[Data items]
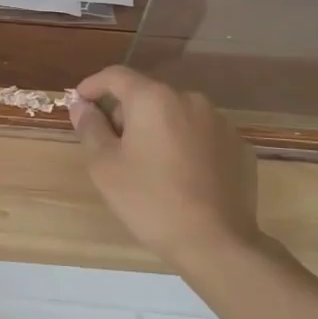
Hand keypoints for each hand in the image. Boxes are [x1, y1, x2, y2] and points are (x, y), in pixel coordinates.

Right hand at [68, 66, 261, 271]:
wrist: (216, 242)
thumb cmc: (150, 200)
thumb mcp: (105, 165)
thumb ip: (90, 127)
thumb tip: (81, 106)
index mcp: (153, 99)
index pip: (115, 76)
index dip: (92, 86)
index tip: (79, 104)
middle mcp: (189, 100)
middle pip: (146, 94)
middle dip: (124, 112)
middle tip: (110, 144)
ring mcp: (219, 122)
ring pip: (175, 114)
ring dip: (155, 127)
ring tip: (146, 162)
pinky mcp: (238, 146)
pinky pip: (199, 134)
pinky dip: (183, 143)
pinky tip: (178, 174)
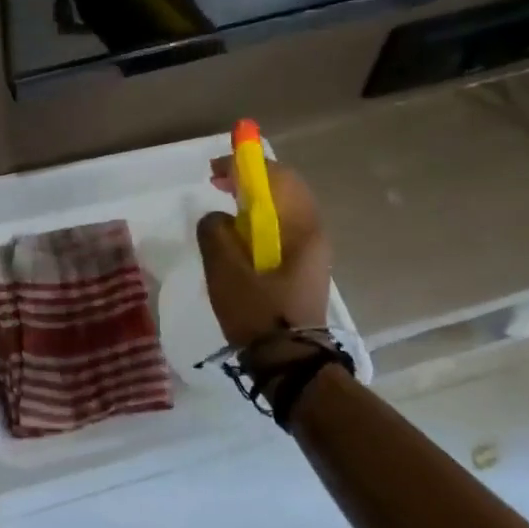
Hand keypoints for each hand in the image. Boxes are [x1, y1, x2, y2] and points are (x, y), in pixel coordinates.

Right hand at [195, 156, 331, 347]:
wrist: (289, 363)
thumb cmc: (257, 312)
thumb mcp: (225, 270)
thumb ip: (215, 231)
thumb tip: (219, 219)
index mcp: (300, 227)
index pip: (276, 177)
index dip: (245, 164)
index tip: (215, 168)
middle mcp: (313, 232)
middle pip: (285, 187)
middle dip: (252, 177)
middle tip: (219, 181)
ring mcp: (312, 250)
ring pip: (285, 207)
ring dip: (257, 197)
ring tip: (227, 205)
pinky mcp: (304, 266)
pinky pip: (284, 227)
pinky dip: (262, 218)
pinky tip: (241, 234)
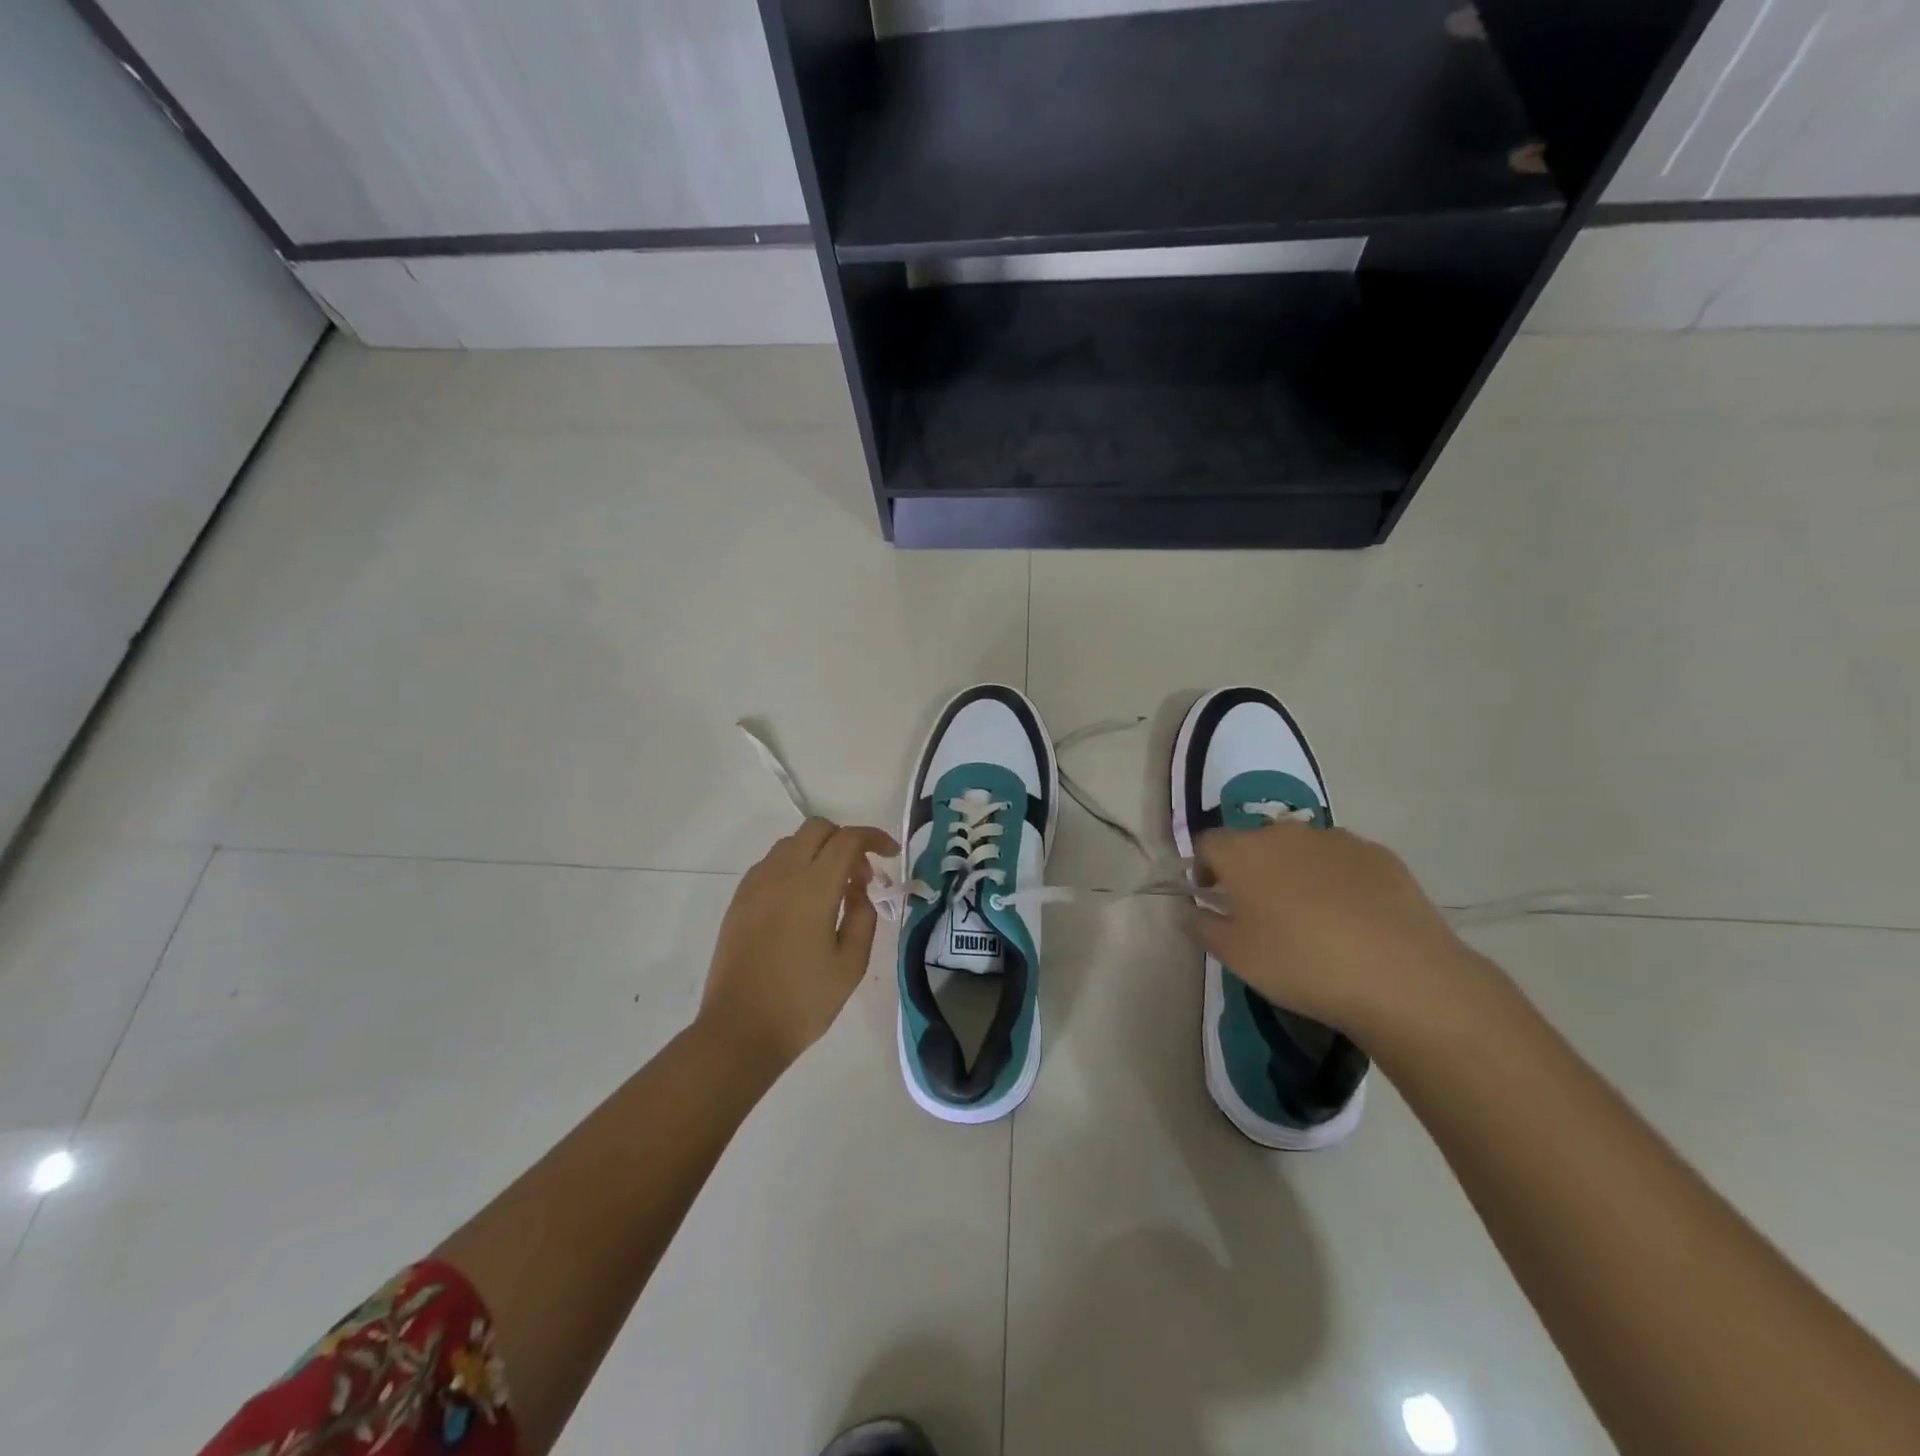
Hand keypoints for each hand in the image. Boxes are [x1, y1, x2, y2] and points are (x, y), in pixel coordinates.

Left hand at [699, 818, 897, 1070]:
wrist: (740, 1030)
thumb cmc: (803, 1001)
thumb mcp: (851, 963)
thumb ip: (863, 915)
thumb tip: (858, 887)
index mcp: (813, 887)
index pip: (847, 840)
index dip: (874, 839)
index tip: (891, 854)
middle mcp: (781, 874)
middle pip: (816, 829)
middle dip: (845, 840)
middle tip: (860, 876)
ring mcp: (755, 885)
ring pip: (791, 843)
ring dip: (817, 852)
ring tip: (832, 890)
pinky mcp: (739, 900)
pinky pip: (771, 864)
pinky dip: (794, 867)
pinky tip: (802, 903)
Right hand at [1182, 820, 1491, 1041]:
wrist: (1401, 976)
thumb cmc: (1300, 964)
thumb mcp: (1236, 956)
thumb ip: (1203, 926)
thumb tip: (1191, 909)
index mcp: (1243, 852)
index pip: (1207, 843)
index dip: (1203, 867)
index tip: (1212, 897)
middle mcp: (1285, 833)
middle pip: (1255, 842)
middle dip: (1251, 869)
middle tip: (1260, 910)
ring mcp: (1336, 839)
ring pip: (1301, 849)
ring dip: (1294, 872)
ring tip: (1310, 916)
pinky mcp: (1379, 855)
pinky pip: (1343, 861)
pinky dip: (1336, 879)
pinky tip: (1352, 919)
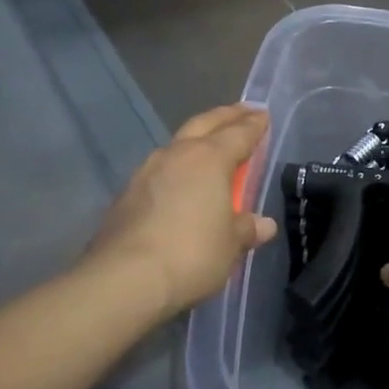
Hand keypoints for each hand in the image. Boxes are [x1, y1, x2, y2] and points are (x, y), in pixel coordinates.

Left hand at [89, 105, 278, 317]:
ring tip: (209, 146)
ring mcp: (147, 171)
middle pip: (205, 124)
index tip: (264, 116)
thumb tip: (263, 224)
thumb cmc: (191, 253)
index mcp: (209, 159)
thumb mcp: (230, 245)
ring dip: (197, 139)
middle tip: (242, 111)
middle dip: (226, 116)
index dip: (254, 125)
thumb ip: (246, 228)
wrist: (124, 277)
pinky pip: (160, 170)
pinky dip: (176, 167)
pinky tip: (179, 181)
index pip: (239, 133)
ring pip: (178, 143)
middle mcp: (177, 154)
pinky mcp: (127, 193)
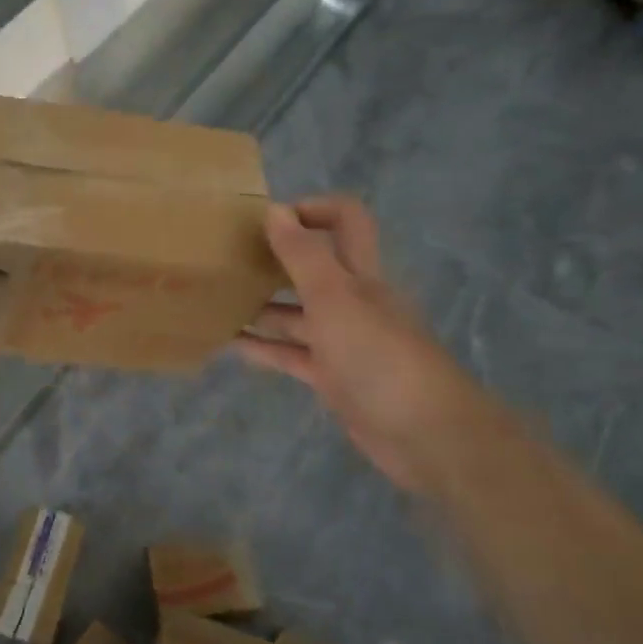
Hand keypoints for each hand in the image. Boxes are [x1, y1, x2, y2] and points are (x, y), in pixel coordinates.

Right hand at [237, 197, 491, 491]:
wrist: (425, 434)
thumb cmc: (378, 353)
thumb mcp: (334, 296)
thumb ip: (302, 254)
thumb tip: (274, 209)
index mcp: (360, 273)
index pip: (345, 221)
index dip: (313, 209)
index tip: (268, 219)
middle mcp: (352, 300)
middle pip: (313, 267)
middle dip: (275, 259)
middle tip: (229, 258)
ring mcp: (342, 340)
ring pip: (296, 313)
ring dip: (261, 305)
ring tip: (217, 300)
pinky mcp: (333, 376)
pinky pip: (291, 354)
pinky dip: (263, 347)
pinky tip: (230, 343)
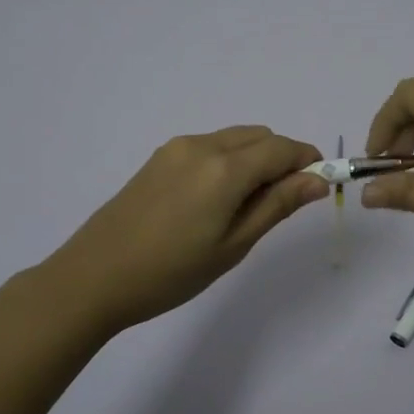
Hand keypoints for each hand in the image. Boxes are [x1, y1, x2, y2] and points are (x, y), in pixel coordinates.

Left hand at [40, 126, 328, 334]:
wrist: (94, 277)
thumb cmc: (171, 272)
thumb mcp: (233, 245)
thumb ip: (277, 205)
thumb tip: (317, 180)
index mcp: (225, 167)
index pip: (282, 148)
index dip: (308, 161)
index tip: (320, 185)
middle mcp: (202, 145)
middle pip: (259, 136)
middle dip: (282, 158)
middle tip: (282, 203)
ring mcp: (176, 148)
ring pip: (234, 139)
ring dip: (254, 158)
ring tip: (246, 205)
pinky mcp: (158, 158)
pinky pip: (209, 146)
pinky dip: (228, 160)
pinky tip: (215, 200)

• **WORK ITEM**:
Only the lines from the one containing "ring dip: (1294, 872)" through the final line of the records should be retyped, exactly, with every picture omitted.

• **FINAL ANSWER**:
ring dip: (1294, 872)
ring tip: (1310, 916)
pinky mcp: (1379, 855)
pinky pip: (1343, 861)
pinky dip: (1336, 879)
pinky tip: (1352, 919)
Hand keypoints for each hand in the image. Boxes are [x1, y1, x2, y2] and points are (x, y), in pixel coordinates.

Left hand at [89, 105, 278, 317]:
ring tip: (209, 146)
ring mcp: (147, 171)
middle pip: (205, 124)
index tip: (264, 116)
thumb tip: (263, 224)
thumb cmc: (191, 253)
index mcp: (209, 159)
thumb mcp: (230, 245)
ring dip: (197, 139)
middle tip: (242, 111)
middle dip: (226, 116)
index dip: (254, 125)
thumb ip: (246, 228)
wrist: (124, 277)
pinky pip: (160, 170)
pinky dip: (176, 167)
pinky tip: (179, 181)
index pip: (239, 133)
ring pip: (178, 143)
middle mcp: (177, 154)
pinky mcp: (127, 193)
Hand keypoints for each hand in the image. Boxes are [x1, y1, x2, y2] and points are (x, y), in pixel coordinates.

Right hand at [237, 197, 491, 491]:
wrist: (425, 434)
thumb cmc: (378, 353)
thumb mcp: (334, 296)
thumb ip: (302, 254)
thumb tip: (274, 209)
index mcp: (360, 273)
index pip: (345, 221)
index dip: (313, 209)
index tip: (268, 219)
middle mcp: (352, 300)
middle pip: (313, 267)
middle dip: (275, 259)
middle tip: (229, 258)
ring mcp: (342, 340)
ring pip: (296, 313)
ring dip: (261, 305)
ring tip: (217, 300)
pinky mcp: (333, 376)
pinky pip: (291, 354)
pinky dip: (263, 347)
pinky tip: (230, 343)
Hand keypoints for each hand in the image. Boxes are [x1, y1, x2, y2] and points are (x, y), in pixel coordinates.

Left hand at [40, 126, 328, 334]:
wrist: (94, 277)
thumb cmc: (171, 272)
thumb mcp: (233, 245)
thumb ip: (277, 205)
thumb tip: (317, 180)
index mcp: (225, 167)
index pip: (282, 148)
index dip: (308, 161)
index tip: (320, 185)
middle mcp: (202, 145)
middle pip: (259, 136)
middle dip: (282, 158)
middle tip: (282, 203)
ring mcp: (176, 148)
ring pip: (234, 139)
ring dip: (254, 158)
ring tip: (246, 205)
pinky mcp: (158, 158)
pinky pip: (209, 146)
pinky dip: (228, 160)
pinky tip: (215, 200)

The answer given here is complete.